*AIM OF THE EXERCISE*: Leave the pictures behind and reproduce every line of the listing exactly.

*SOURCE MATERIAL*:
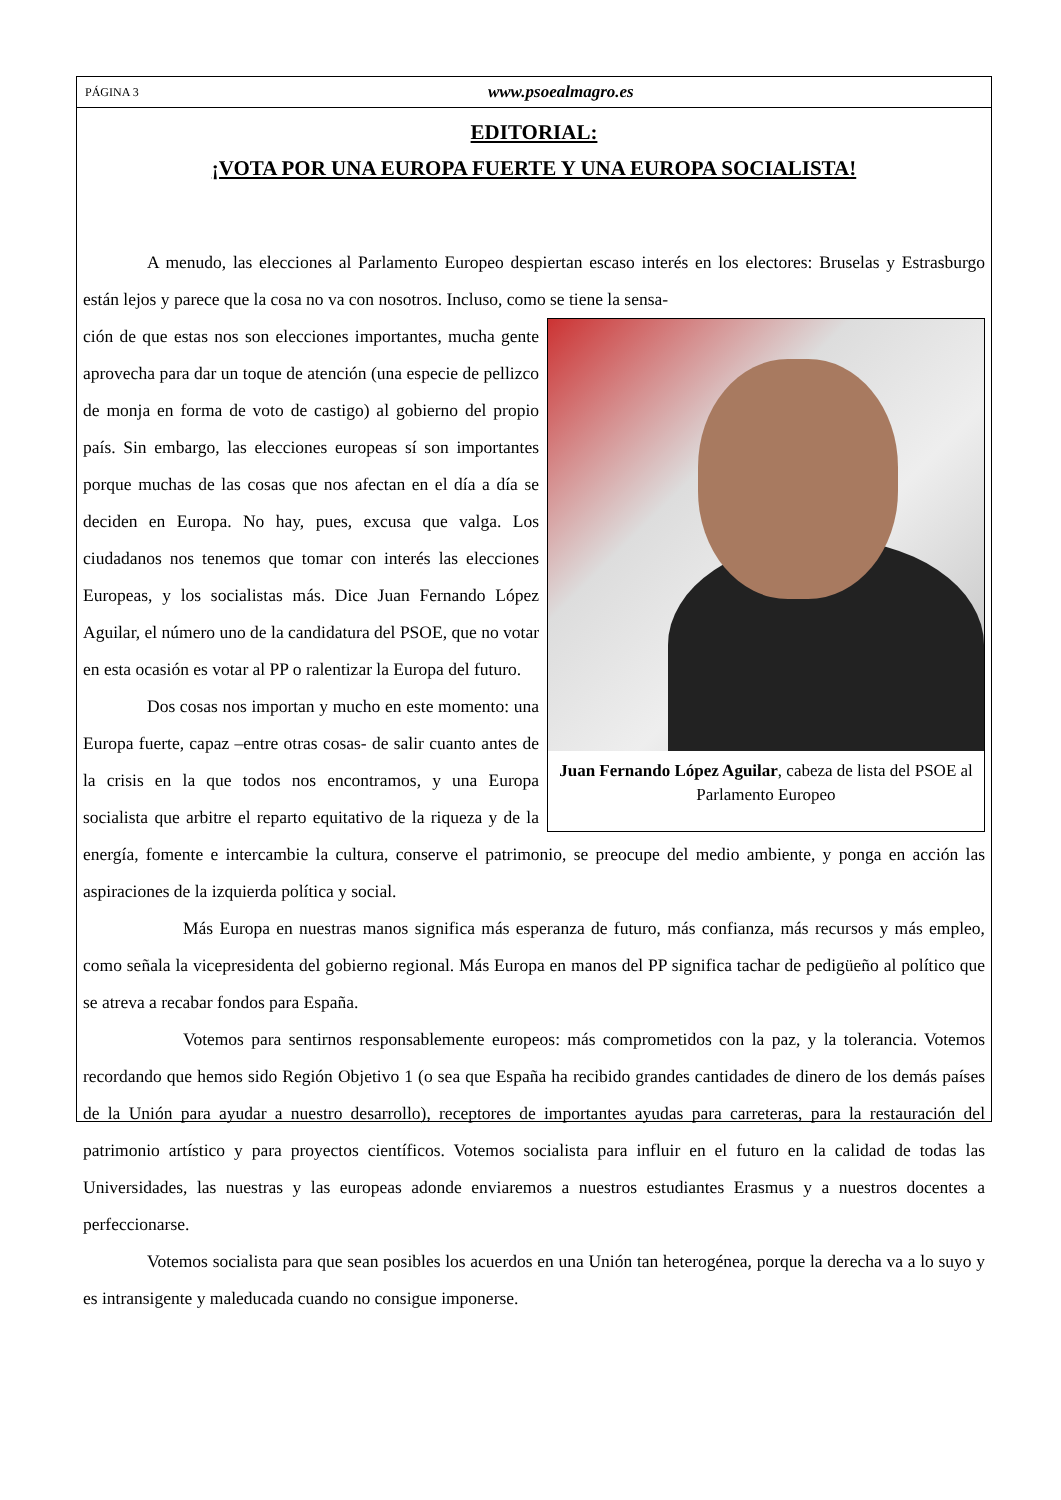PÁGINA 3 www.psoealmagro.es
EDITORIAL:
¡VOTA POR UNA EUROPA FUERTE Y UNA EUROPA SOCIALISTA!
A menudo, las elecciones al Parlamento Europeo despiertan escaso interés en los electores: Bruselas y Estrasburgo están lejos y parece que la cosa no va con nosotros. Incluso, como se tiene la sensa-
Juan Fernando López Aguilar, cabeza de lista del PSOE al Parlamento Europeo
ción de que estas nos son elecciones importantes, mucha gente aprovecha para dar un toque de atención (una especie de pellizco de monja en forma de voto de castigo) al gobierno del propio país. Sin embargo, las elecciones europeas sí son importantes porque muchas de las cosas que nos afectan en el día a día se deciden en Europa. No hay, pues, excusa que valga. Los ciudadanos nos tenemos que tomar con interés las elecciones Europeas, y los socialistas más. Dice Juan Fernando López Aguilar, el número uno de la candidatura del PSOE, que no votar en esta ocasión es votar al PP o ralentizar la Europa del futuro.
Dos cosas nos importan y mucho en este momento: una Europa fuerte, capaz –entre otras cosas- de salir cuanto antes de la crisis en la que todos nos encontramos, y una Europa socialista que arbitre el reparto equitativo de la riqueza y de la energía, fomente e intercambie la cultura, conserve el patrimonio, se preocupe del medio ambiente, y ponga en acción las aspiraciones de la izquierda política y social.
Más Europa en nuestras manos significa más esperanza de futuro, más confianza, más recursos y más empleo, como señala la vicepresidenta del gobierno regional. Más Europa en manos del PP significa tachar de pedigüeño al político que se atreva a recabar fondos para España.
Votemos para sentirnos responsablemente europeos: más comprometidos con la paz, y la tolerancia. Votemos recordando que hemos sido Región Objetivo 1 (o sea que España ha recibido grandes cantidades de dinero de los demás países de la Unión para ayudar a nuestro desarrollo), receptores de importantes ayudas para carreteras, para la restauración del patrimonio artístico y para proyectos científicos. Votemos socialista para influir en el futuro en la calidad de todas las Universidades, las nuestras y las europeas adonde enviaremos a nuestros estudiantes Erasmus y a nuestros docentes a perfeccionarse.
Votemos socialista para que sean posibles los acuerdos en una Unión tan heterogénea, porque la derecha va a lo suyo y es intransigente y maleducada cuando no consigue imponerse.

*SOLUTION FOR THIS TASK*:
PÁGINA 3 www.psoealmagro.es
EDITORIAL:
¡VOTA POR UNA EUROPA FUERTE Y UNA EUROPA SOCIALISTA!
A menudo, las elecciones al Parlamento Europeo despiertan escaso interés en los electores: Bruselas y Estrasburgo están lejos y parece que la cosa no va con nosotros. Incluso, como se tiene la sensa-
Juan Fernando López Aguilar, cabeza de lista del PSOE al Parlamento Europeo
ción de que estas nos son elecciones importantes, mucha gente aprovecha para dar un toque de atención (una especie de pellizco de monja en forma de voto de castigo) al gobierno del propio país. Sin embargo, las elecciones europeas sí son importantes porque muchas de las cosas que nos afectan en el día a día se deciden en Europa. No hay, pues, excusa que valga. Los ciudadanos nos tenemos que tomar con interés las elecciones Europeas, y los socialistas más. Dice Juan Fernando López Aguilar, el número uno de la candidatura del PSOE, que no votar en esta ocasión es votar al PP o ralentizar la Europa del futuro.
Dos cosas nos importan y mucho en este momento: una Europa fuerte, capaz –entre otras cosas- de salir cuanto antes de la crisis en la que todos nos encontramos, y una Europa socialista que arbitre el reparto equitativo de la riqueza y de la energía, fomente e intercambie la cultura, conserve el patrimonio, se preocupe del medio ambiente, y ponga en acción las aspiraciones de la izquierda política y social.
Más Europa en nuestras manos significa más esperanza de futuro, más confianza, más recursos y más empleo, como señala la vicepresidenta del gobierno regional. Más Europa en manos del PP significa tachar de pedigüeño al político que se atreva a recabar fondos para España.
Votemos para sentirnos responsablemente europeos: más comprometidos con la paz, y la tolerancia. Votemos recordando que hemos sido Región Objetivo 1 (o sea que España ha recibido grandes cantidades de dinero de los demás países de la Unión para ayudar a nuestro desarrollo), receptores de importantes ayudas para carreteras, para la restauración del patrimonio artístico y para proyectos científicos. Votemos socialista para influir en el futuro en la calidad de todas las Universidades, las nuestras y las europeas adonde enviaremos a nuestros estudiantes Erasmus y a nuestros docentes a perfeccionarse.
Votemos socialista para que sean posibles los acuerdos en una Unión tan heterogénea, porque la derecha va a lo suyo y es intransigente y maleducada cuando no consigue imponerse.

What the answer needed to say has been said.